___ DOCUMENT EXTRACT
Dog People, what am I missing?

From your OP you seem to get the idea, but it doesn’t work for you (yet?)

IME as a converted cat person who actively disliked dogs, it takes some time to adjust to the negatives of a dog and to appreciate their virtues.

I think inevitably when an animal is part of your life you will come to love it, and I think for a cat person a very young dog is a harder sell. I think as your pup matures and you are around it more you will come to like it better.

What I like is that dogs think of us as part of their family. My dog has a special bark he only uses when our whole family gets together. He doesn’t make that noise at other times.

I like that, when we’re out walking and he gets a twig or something in his paws, he stops and holds it up in the air because he knows I’ll fix it. When I first got him, his fur was overgrown and he’d sit down and and chew at it or just hobble along. Now he trusts me to fix it.

I like that when I got him, he’d been abused and carried his tail down between his legs. Now his little tail sticks up all the time, like an exclamation point.

I like how gentle he is, and kind with children. I like that he wishes the cats would like him back. He’s always wanted a cat but he’s never met one who liked him.

I like how he lays back on my lap and gazes up at face adorably and how, in the mornings he’ll stand up and look in my face to see if I’m awake, giving a little lick on my hand just for a test.

Dogs are individuals. All those things above are only true of this dog.

I’ve had a sheltie who would have walked on fire for me and another sheltie who was a nervous basket case and a blythe, bonny Lhasa Apso, and another Lhasa mix who spent all her time plotting revenge. I had a beagle mix who pooped on the dining room table, a terrier mix who ran away in a blizzard, a bearded collie sort who liked to ride the bus and another terrier pup, rescued by my dad, who would hide in the bushes and then jump out to nip joggers and pedestrians.

It’s true that any well-treated lab puppy will be bursting with enthusiasm for his people, but the way he expresses it is all his own. It’s not instinct that makes my little dog hold his tail up - it’s the confidence and happiness he feels at know he’s with his family.
______
___ RECORDS
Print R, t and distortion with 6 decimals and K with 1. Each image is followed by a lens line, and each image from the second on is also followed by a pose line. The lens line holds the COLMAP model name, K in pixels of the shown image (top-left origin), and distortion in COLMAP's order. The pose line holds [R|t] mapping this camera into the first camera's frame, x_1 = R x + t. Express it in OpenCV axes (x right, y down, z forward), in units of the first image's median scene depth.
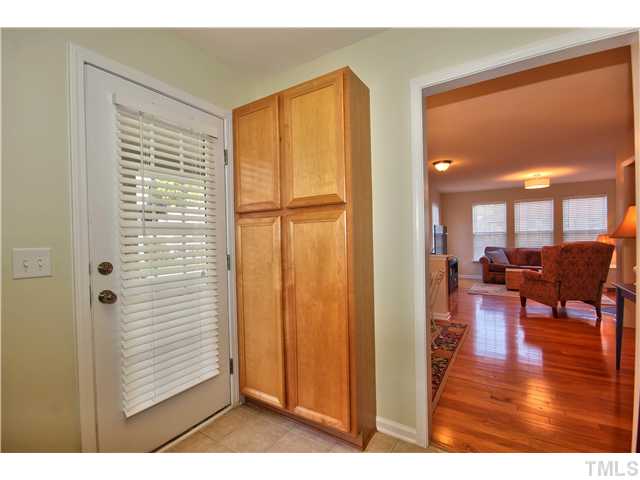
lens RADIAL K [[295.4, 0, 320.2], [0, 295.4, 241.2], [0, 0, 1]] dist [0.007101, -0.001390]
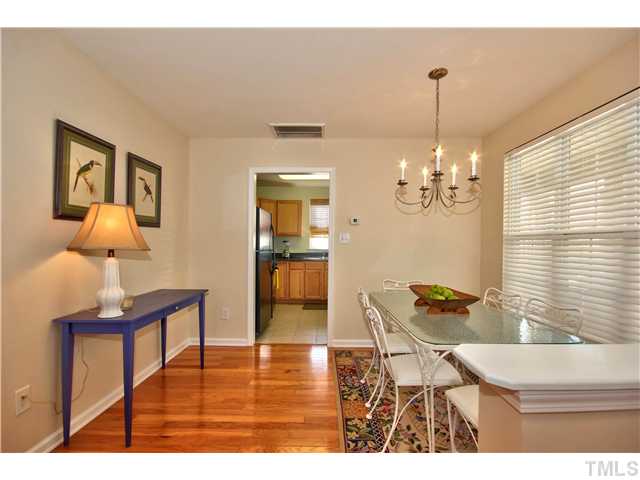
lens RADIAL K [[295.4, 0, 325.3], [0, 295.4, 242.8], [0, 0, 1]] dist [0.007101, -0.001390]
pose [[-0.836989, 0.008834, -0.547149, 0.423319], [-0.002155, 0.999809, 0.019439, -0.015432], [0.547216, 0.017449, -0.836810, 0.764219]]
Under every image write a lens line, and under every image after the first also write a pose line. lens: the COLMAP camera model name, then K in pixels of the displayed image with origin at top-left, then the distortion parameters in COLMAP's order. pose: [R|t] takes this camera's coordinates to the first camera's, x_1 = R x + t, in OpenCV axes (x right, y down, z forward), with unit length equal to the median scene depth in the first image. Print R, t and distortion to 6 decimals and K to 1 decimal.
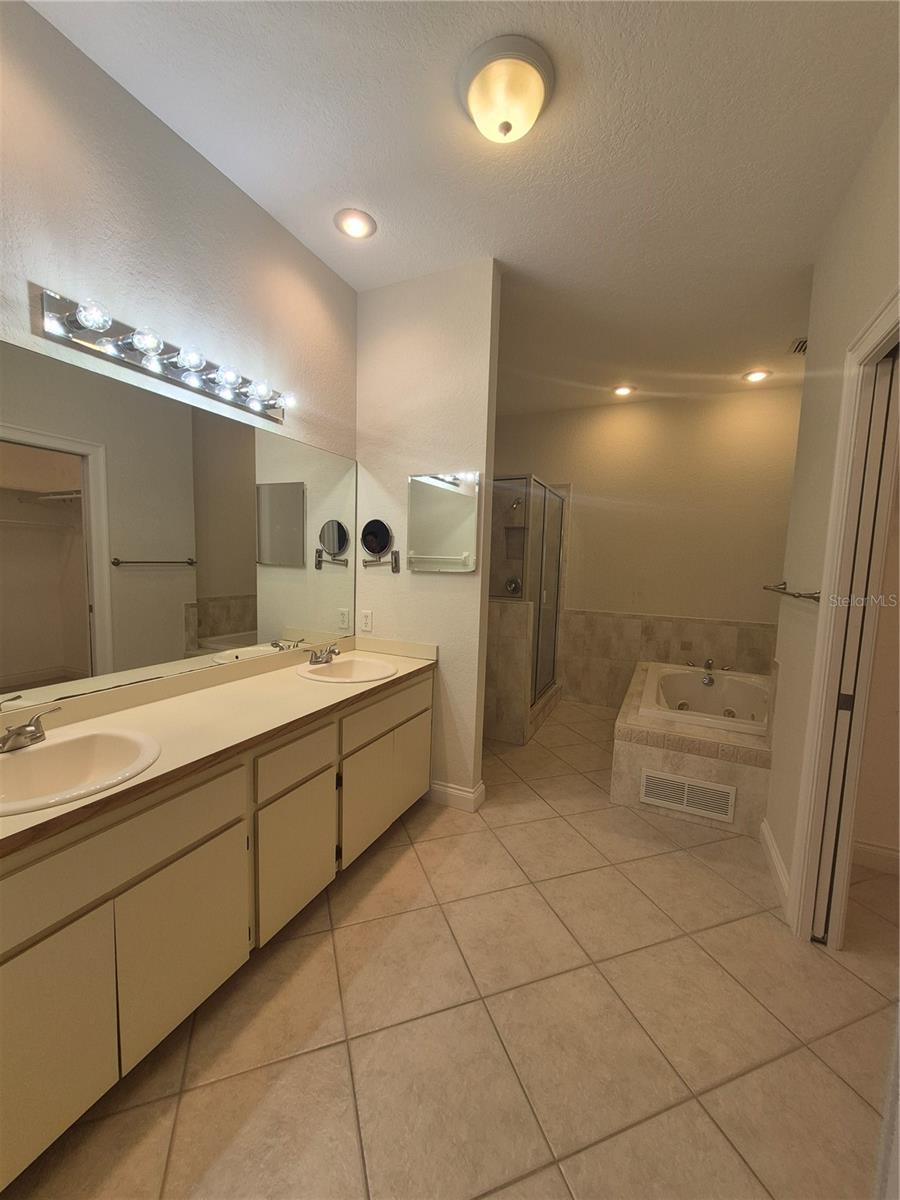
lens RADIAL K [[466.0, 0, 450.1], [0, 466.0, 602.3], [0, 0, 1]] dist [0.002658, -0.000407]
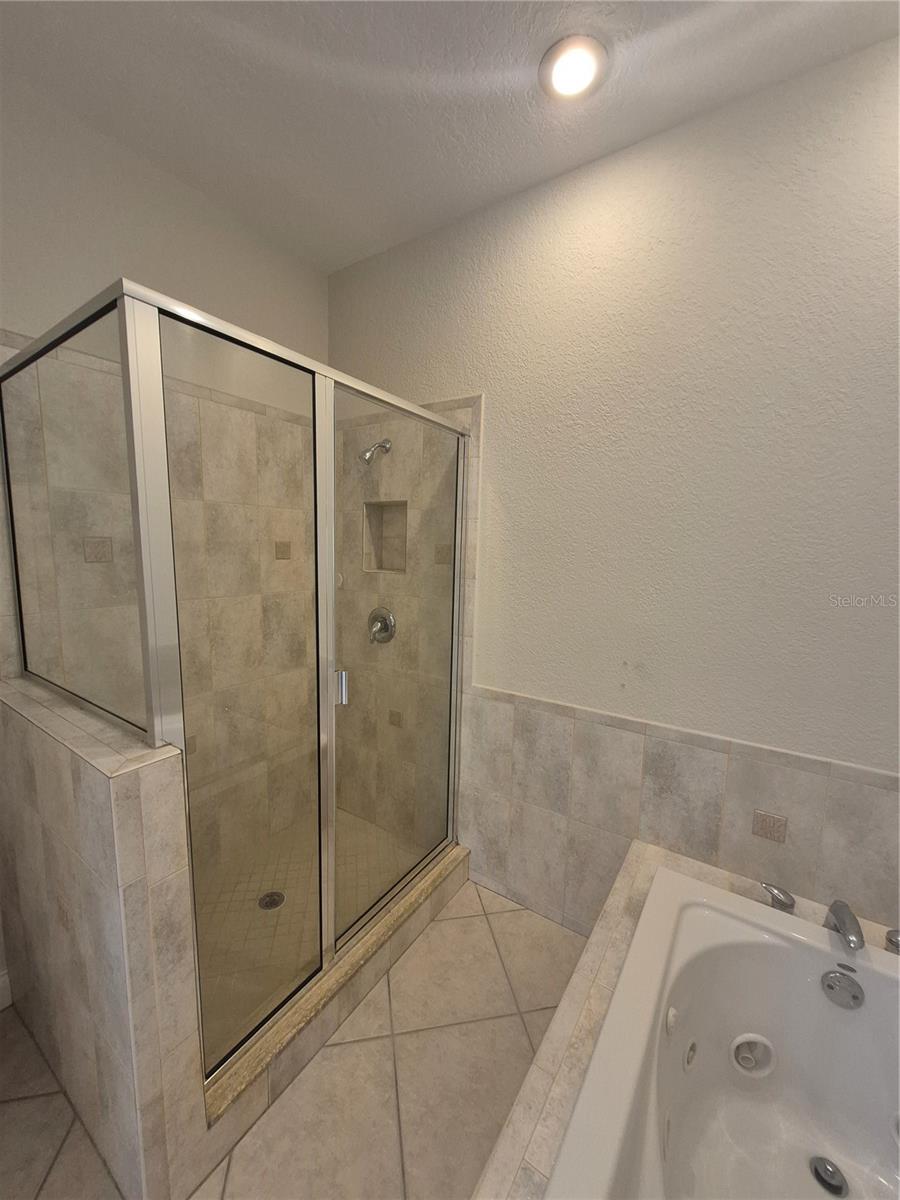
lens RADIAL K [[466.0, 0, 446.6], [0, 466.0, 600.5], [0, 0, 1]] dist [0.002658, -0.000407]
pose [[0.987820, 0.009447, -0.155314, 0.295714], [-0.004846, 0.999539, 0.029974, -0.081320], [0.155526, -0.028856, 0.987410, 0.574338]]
______
=== YOUR TASKS ===
1. Can you rewrite the paragraph beginning "I've had a sheltie who would have walked on fire" in the dog post as a short list, keeping its main facts?
2. Can you set down, word for word, the stretch of the dog post from "I think inevitably" through "like it better."?

=== RESPONSES IN ORDER ===
1.
Dogs the writer has had:
- a sheltie who would have walked on fire for the writer
- another sheltie who was a nervous basket case
- a cheerful, bonny Lhasa Apso
- a Lhasa mix who spent all her time plotting revenge
- a beagle mix who pooped on the dining room table
- a terrier mix who ran away in a blizzard
- a bearded collie type who liked to ride the bus
- a terrier pup, rescued by the writer's dad, who hid in the bushes and jumped out to nip joggers and pedestrians

2.
I think inevitably when an animal is part of your life you will come to love it, and I think for a cat person a very young dog is a harder sell. I think as your pup matures and you are around it more you will come to like it better.